Some businessmen doing bad business did not kill the league on their own. The demography was a challenge from the start, and the Big Ten always lurked as a destabilizing force that preferred to pretend that it was anything but. That league started the Pac-12’s crisis when it took the two L.A. schools, and it hastened things this week as it suddenly decided to open its arms to Oregon and Washington. It’s all just business, of course, but the Big Ten has tried to sell it as something else: a reluctant going-along with things outside its control. “We don’t want to be destructive,” someone in the league told ESPN on Thursday. But after dousing the Pac-12’s house with gasoline last year, the Big Ten did indeed light a torch and throw it on the ground this week. It was an especially sanctimonious way to reduce a smaller competitor to ash.

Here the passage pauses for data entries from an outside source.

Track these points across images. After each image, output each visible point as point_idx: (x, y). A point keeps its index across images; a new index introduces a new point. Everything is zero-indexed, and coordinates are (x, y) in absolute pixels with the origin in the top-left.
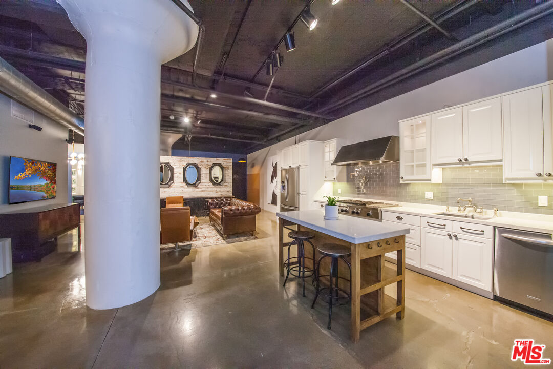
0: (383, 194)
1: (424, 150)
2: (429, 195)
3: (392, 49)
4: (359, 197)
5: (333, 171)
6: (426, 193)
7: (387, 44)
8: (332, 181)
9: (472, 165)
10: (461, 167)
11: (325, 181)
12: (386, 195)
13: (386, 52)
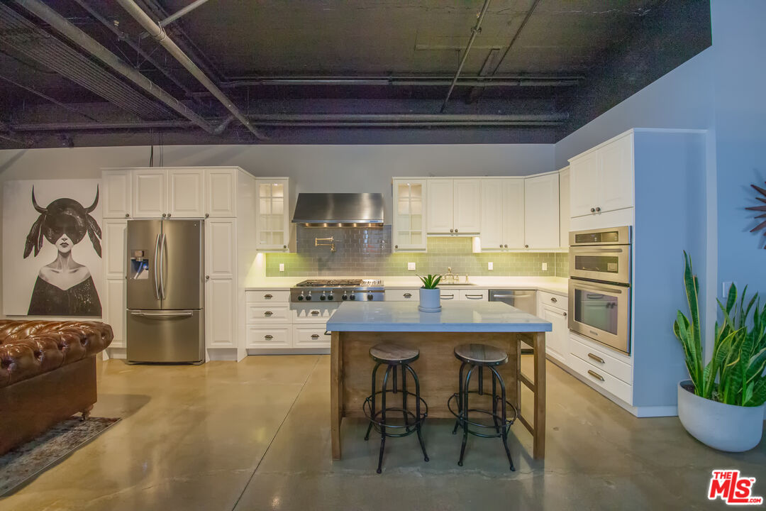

All of this adds up to something a little less severe than the death of Western college football, because the teams involved will keep playing games. Fans will keep tailgating, their lives mostly unaffected by how much TV money their alma maters are raking in. But the reduction or demise of the Pac-12 will have serious costs. It could end either the Washington–Washington State rivalry known as the Apple Cup or the Oregon–Oregon State game that they used to call the Civil War. (The departing schools say they’ll prioritize maintaining those games, and we can only hope that stays true forever.) It will weaken the geographic distinction in a sport that used to see provincialism as a feature, not a bug. And it will pit schools against teams they share no history or animus with, in an 18-team Big Ten (at least) where some teams will go years without playing one another. They’ll all be richer. There is no guarantee that they, or anyone else, will be happier.